Much of the pre-match talk centred on Danny Drinkwater's immediate return to the King Power as a Chelsea player, but he was an unused substitute as Kante took centre stage.
The former Foxes star, who spearheaded their charge to the Premier League title in 2016, fired home from 30 yards (50) after Alvaro Morata (41) had given Chelsea a first-half lead.
The club-record £60m signing from Real Madrid takes his season tally to three and has now scored 14 goals in his last 16 appearances for club and country.
Jamie Vardy netted from the penalty spot (61) but it was not enough to stop Chelsea making it three wins on the spin in the Premier League.
Morata had spent most of the first half being thwarted by Leicester skipper Wes Morgan, who made three fantastic clearances to deny the Spaniard.
However, Chelsea kept feeding the striker and he opened the scoring on 41 minutes - just 45 seconds after Islam Slimani had been denied by Thibaut Courtois after a fantastic counter-attacking move.
The goal was very much made in Spain with Cesar Azpilicueta whipping in a sensational delivery from the left and Morata meeting it with a firm downward header.
Leicester's midfield might have been forgiven when they allowed Kante - who scored only one goal during his time with Leicester - room to shoot from 30 yards just after the break. But the Frenchman caught the effort with power and precision as the ball slipped past Kasper Schmeichel into the bottom corner.
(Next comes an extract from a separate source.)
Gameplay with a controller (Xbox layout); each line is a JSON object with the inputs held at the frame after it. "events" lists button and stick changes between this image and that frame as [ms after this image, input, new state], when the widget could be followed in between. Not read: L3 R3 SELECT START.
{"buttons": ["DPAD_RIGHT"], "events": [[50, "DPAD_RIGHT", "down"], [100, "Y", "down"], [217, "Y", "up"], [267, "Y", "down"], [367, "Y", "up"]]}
The platform looked set for Antonio Conte's men to punish Leicester on the counter attack, but it was the hosts that grabbed the initiative back on 61 minutes.
Courtois was caught napping by Vardy in the area, who came on his blindside to beat him to a loose ball. The Leicester striker hit the deck under slight contact and dusted himself off to fire home from the spot on his 200th league appearance.
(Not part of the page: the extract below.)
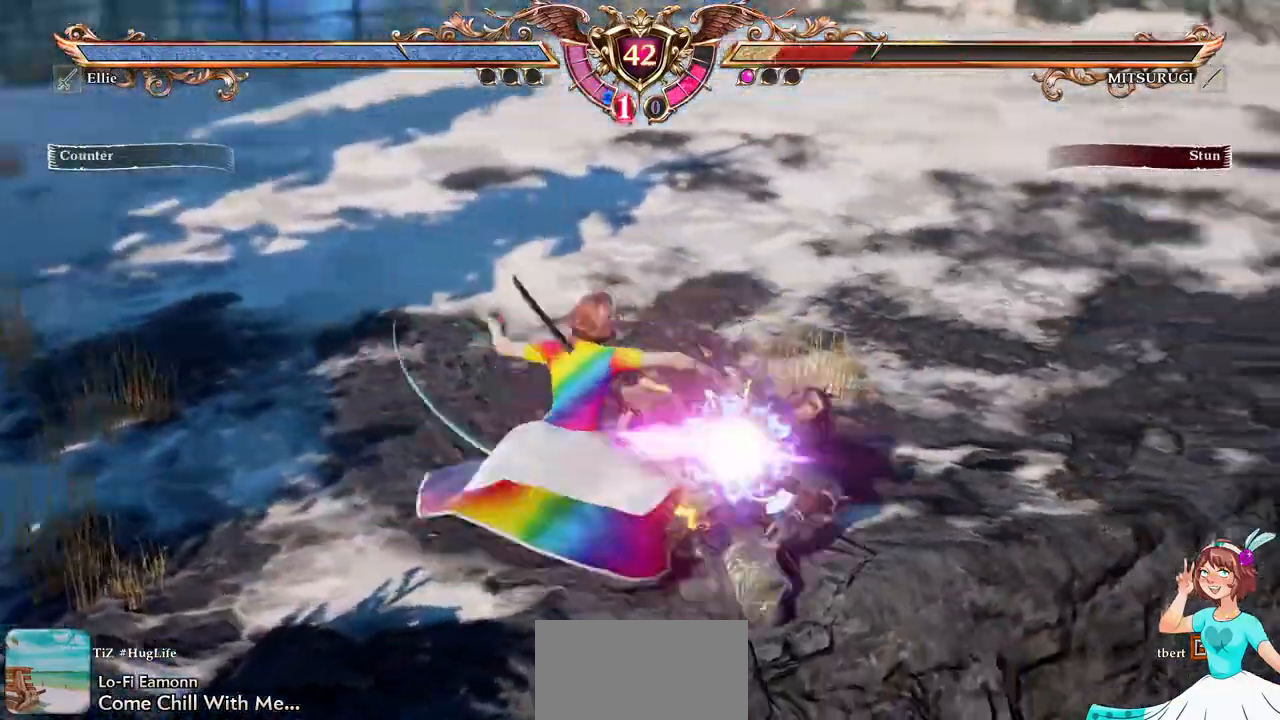
{"buttons": [], "events": [[167, "DPAD_RIGHT", "up"]]}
Despite the best efforts of Riyad Mahrez, Leicester rarely looked capable of finding the equaliser against a well organised Chelsea back five. In fact, it was the visitors that came closest late on with substitute Willian curling an effort narrowly wide before being denied by Schmeichel.
Conte: "I think we were in total control of the game, scored the first goal, the second goal. We conceded to a counter-attack when we lost the ball for the penalty, and after they tried to put some pressure on, but we created many chances to improve the scoreline."
Craig Shakespeare: "Performance-wise thought it was okay, looking at the commitment and endeavour. History tells you Chelsea may go on and win by three or four but we showed a lot of character and resilience."
Few Leicester fans would begrudge Kante his moment in the sun back at the King Power. He was up to his usual wrecking-ball tricks in the Chelsea midfield, completely negating any service into Jamie Vardy's feet. But what stood him out from the rest in a solid team performance from the champions was his well struck goal which proved vital in the circumstances. Kante was scoring just his third Premier League goal of his career, having also netted against Manchester United (twice) and Watford in November 2015.
Chelsea start their Champions League campaign on Tuesday with a home clash with Qarabag FK while Leicester have a trip to Premier League new boys Huddersfield next Saturday.